» **Written task A**: Retype the passage of the Scooter Braun gun-reform article below from "Artist manager Scooter Braun has" up to and including "conference on Thursday.".

» **Source document**:
Artist manager Scooter Braun called on Nashville to stand up for gun reform during an appearance at the Music Biz conference in Nashville. Credit: Dan Steinberg/REX/Shutterstock

Artist manager Scooter Braun has called on Nashville and country musicians to stand up for common sense gun-law reform, speaking at the annual Music Biz conference on Thursday.

Braun, whose superstar clients include Justin Bieber and Ariana Grande – the pop star whose concert in Manchester, England, was the scene of a deadly terrorist attack in May of 2017 – was being honored at the event with the Harry Chapin Humanitarian Award. Afterwards, he was interviewed by CNN commentator and former Recording Industry Association of America chief Hillary Rosen when the conversation turned to gun control, and the role country artists could play in shaping public opinion.

"I know in this town a lot of artists are afraid to come out and have this conversation," Braun said, according to a report in Variety. "My question for you is, is selling records important? Yes. But if you really want to be historic, if you want to be that artist, understand that these kids are 20 years away from being the next leaders, and they are going to change [gun laws]. It is just a matter of time. If you want to be on the right side of history, help them."

Braun was prominently involved in the recent March for Our Lives protest organized in Washington D.C., by student survivors of the Marjory Stoneman Douglas High School shooting in Parkland, Florida. He referred back to that tragedy, as well as the mass shooting at the Route 91 Harvest festival in Las Vegas and the Columbine, Colorado, school shooting, which happened almost 20 years ago. Remarking that another 20 years of inaction is unacceptable, Braun stated that country artists in particular have the ear of voters who could make a difference.

Braun went on to clarify that he believes poor mental health controls are also part of the problem, but the two issues are not mutually exclusive. He then called on the Nashville country music community to take action. "This town could really make a difference," he said.

On Friday, multiple fatalities were reported at another mass shooting, this time at a Santa Fe, Texas, school.

» **Data to examine**:
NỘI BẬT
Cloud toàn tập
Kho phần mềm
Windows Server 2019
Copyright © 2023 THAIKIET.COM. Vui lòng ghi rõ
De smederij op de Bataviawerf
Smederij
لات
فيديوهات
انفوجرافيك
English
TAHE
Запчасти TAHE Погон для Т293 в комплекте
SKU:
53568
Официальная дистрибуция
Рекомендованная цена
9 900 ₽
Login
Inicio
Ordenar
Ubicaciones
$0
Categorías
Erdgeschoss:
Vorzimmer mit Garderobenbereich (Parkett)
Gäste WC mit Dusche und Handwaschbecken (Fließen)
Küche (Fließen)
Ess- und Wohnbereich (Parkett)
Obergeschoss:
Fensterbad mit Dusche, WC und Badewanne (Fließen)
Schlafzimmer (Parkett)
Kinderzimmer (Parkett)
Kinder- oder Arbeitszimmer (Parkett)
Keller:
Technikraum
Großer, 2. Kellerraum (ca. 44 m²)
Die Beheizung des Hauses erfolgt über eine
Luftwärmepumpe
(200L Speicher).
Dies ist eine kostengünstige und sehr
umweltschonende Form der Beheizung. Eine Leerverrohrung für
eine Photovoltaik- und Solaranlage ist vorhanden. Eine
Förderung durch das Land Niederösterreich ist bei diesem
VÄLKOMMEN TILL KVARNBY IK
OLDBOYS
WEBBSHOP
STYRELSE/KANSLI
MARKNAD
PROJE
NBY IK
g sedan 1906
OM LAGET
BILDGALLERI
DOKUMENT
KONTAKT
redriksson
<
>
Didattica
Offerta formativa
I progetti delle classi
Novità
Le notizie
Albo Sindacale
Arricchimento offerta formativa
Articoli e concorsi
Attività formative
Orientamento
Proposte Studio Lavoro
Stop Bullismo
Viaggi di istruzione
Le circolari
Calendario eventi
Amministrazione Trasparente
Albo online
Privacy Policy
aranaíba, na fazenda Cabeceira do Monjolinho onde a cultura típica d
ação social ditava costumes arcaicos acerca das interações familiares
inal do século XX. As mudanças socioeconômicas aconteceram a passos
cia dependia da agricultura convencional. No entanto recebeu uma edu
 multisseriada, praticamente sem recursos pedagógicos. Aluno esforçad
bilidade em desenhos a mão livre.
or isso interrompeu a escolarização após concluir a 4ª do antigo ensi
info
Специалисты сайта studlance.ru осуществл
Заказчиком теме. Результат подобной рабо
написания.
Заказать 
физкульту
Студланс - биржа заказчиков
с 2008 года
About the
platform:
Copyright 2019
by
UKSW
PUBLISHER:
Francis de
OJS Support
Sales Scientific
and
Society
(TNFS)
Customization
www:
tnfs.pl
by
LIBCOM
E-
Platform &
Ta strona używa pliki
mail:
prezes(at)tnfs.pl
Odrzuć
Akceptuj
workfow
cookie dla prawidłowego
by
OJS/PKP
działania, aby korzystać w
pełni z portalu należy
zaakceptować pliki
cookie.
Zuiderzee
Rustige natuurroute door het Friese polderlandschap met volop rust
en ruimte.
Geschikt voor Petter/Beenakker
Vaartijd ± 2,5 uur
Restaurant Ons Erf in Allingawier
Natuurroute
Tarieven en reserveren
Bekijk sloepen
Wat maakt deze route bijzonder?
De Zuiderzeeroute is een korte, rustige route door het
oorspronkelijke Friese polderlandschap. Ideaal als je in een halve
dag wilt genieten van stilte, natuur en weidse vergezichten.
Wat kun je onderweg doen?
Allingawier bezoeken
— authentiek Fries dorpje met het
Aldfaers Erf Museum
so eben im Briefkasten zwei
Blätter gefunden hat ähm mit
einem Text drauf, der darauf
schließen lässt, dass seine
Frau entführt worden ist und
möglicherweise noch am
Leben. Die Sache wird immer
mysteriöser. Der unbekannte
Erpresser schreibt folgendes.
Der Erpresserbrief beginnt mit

» **Written task B**: Pull out every line of the entries above that contains the string "Beheizung", matching upper and lower case exactly.

» **Written response A**:
Artist manager Scooter Braun has called on Nashville and country musicians to stand up for common sense gun-law reform, speaking at the annual Music Biz conference on Thursday.

» **Written response B**:
Die Beheizung des Hauses erfolgt über eine
umweltschonende Form der Beheizung. Eine Leerverrohrung für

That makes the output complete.